From Source (advanced)

cargo run -- --help

How To's

Change Your System Repositories

For your systems to use this proxy, they need to be configured to send their traffic thorugh this cache. The following can update your repository locations. Change IPADDRESS to your cache's hostname or IP.

sed -i -E 's/https?:\/\/download.opensuse.org/http:\/\/IPADDRESS:8080/g' /etc/zypp/repos.d/*.repo

HINT: This also works with obs:// repos :)

Boot From IPXE

It is possible to boot from this mirror allowing system recovery or install.

⚠️ You must ensure your upstream mirrors are served by HTTPS and are trustworthy as IPXE can not trivially validate boot image signatures.

Your DHCP server must be capable of serving different boot images based on client tags.

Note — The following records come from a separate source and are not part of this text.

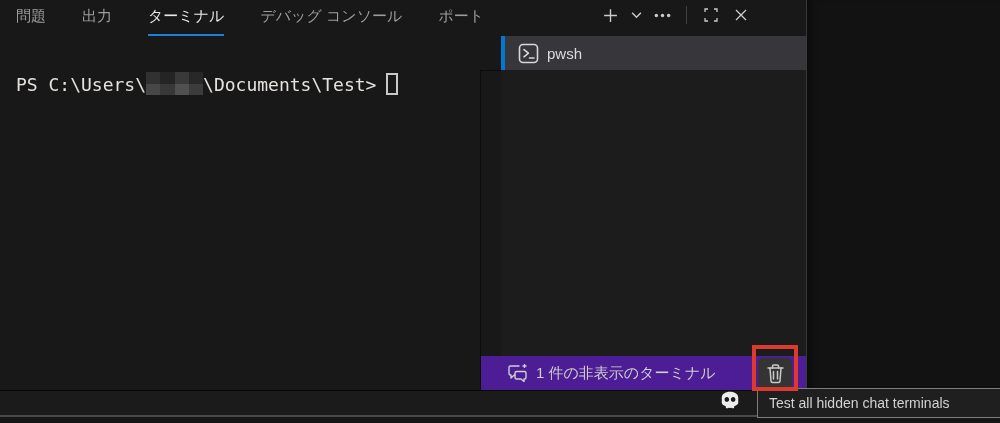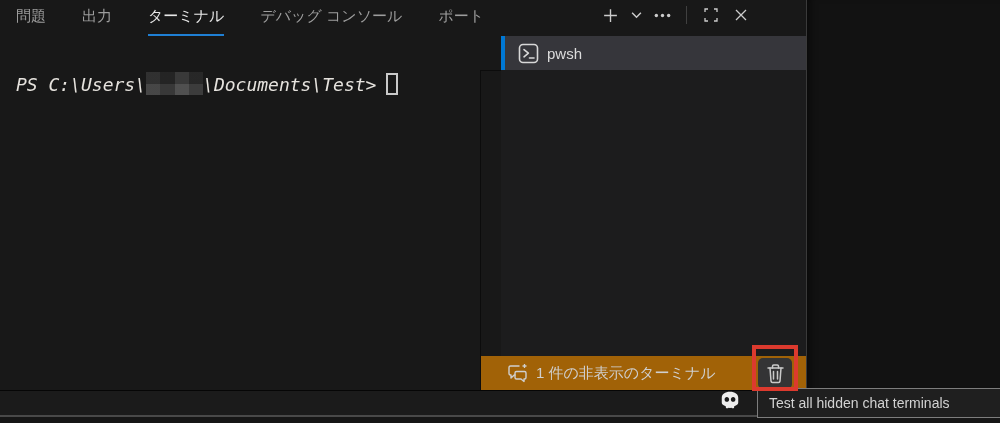--- a/index.html
+++ b/index.html
@@ -24,21 +24,21 @@
   .ptoolbar {
     position:absolute; left:598px; top:0; height:30px;
     display:flex; align-items:center; gap:6px; color:#cccccc;
   }
   .tool-btn { display:flex; align-items:center; justify-content:center; width:24px; height:24px; border-radius:4px; cursor:pointer; }
   .tool-sep { width:1px; height:18px; background:#404040; margin:0 6px; }
   
   .term-line {
     position:absolute; left:16px; top:72px; height:26px; line-height:26px;
     font-family:"DejaVu Sans Mono","Liberation Mono",monospace;
-    font-size:18px; color:#e6e3de; white-space:pre;font-style:italic;
+    font-size:18px; color:#e6e3de; white-space:pre;
   }
   .mosaic {
     display:inline-block; width:57px; height:23px; vertical-align:-4px;
     background-image:
       repeating-linear-gradient(0deg, rgba(255,255,255,.06) 0 11px, rgba(0,0,0,.18) 11px 23px),
       repeating-linear-gradient(90deg, #3b3b3b 0 14px, #2c2c2c 14px 29px, #454545 29px 43px, #303030 43px 57px);
   }
   .cursor-block {
     display:inline-block; width:12px; height:22px; vertical-align:-4px;
     border:2px solid #c9c9c9; margin-left:10px; background:transparent;
@@ -49,21 +49,21 @@
   
   .tabs-list { position:absolute; left:501px; top:36px; width:305px; height:416px; background:#1c1c1d; }
   .pwsh-row {
     position:absolute; left:0; top:0; width:305px; height:34px;
     background:#36363b; border-left:4px solid #0078d4;
     display:flex; align-items:center; padding-left:13px; gap:8px; cursor:pointer;
   }
   .pwsh-label { font-size:15px; color:#dcdcdc; }
   .hidden-row {
     position:absolute; left:481px; top:356px; width:325px; height:34px;
-    background:#a16207; display:flex; align-items:center; padding-left:26px; gap:7px;
+    background:#4c1d95; display:flex; align-items:center; padding-left:26px; gap:7px;
     cursor:pointer;
   }
   .hidden-label { font-size:15px; color:#cfcfcf; white-space:nowrap; }
   .trash-btn {
     position:absolute; left:277px; top:2px; width:34px; height:31px; border-radius:5px;
     background:#343435; display:flex; align-items:center; justify-content:center; cursor:pointer;
   }
   
   .right-void {
     position:absolute; left:806px; top:0; width:194px; height:390px;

Depending on the client type, you need to provide different files and values to dhcpd.

  • MBR PXE

    next-server: proxy-ip filename: undionly.kpxe

  • EFI PXE

    next-server: proxy-ip filename: ipxe-x86_64.efi

  • EFI HTTP PXE

    next-server: unset filename: http://proxy-ip/ipxe/ipxe-x86_64.efi

An example dnsmasq.conf supporting all three device classes is

# Trigger PXE Boot support on HTTP Boot client request
dhcp-pxe-vendor=PXEClient,HTTPClient

# Set tag ipxe if 175 is set.
dhcp-match=set:ipxe,175
# Set tag if client is http efi
dhcp-match=set:http-efi-x64,option:client-arch,16
# Or if it is pxe efi native
dhcp-match=set:efi-x64,option:client-arch,7
# Or finally, legacy bios
dhcp-match=set:bios-x86,option:client-arch,0

# Menu for ipxe clients, this is served by http.
dhcp-boot=tag:ipxe,http://<proxy ip>:8080/menu.ipxe

# This provides a boot-option in EFI boot menus
pxe-service=tag:http-efi-x64,x86-64_EFI,"Network Boot"

# Specify bootfile-name option via PXE Boot setting
dhcp-boot=tag:http-efi-x64,http://<proxy ip>:8080/ipxe/ipxe-x86_64.efi

# Force required vendor class in the response, even if not requested
dhcp-option-force=tag:http-efi-x64,option:vendor-class,HTTPClient

# ipxe via tftp for everyone else. Requires BOOT_SERVICES to be enabled.
dhcp-boot=tag:!ipxe,tag:efi-x64,ipxe-x86_64.efi,<proxy ip>,<proxy ip>
dhcp-boot=tag:!ipxe,tag:bios-x86,undionly.kpxe,<proxy ip>,<proxy ip>

Known Issues

Unknown Content Types

Some types of content are "not classified" yet, meaning we do not cache them as we don't know what policy to use. If you see these in your logs please report them! The log lines appear as:

opensuse_proxy_cache::cache ⚠️  Classification::Unknown - /demo_unknown.content

This information will help us adjust the content classifier and what policies we can apply to cached items.

Disk Usage May Exceed Configured Capacity

Due to the way the cache works in this service, if there is some content currently in the miss process, it is not accounted for in max capacity which may cause disk usage to exceed the amount you have allocated. It's a safe rule to assume that you may have 15% above capacity as a buffer "just in case" of this occurance. Also note that when the cache does evict items, it will not remove them from disk until all active downloads of that item are complete. This again may cause disk usage to appear greater than capacity.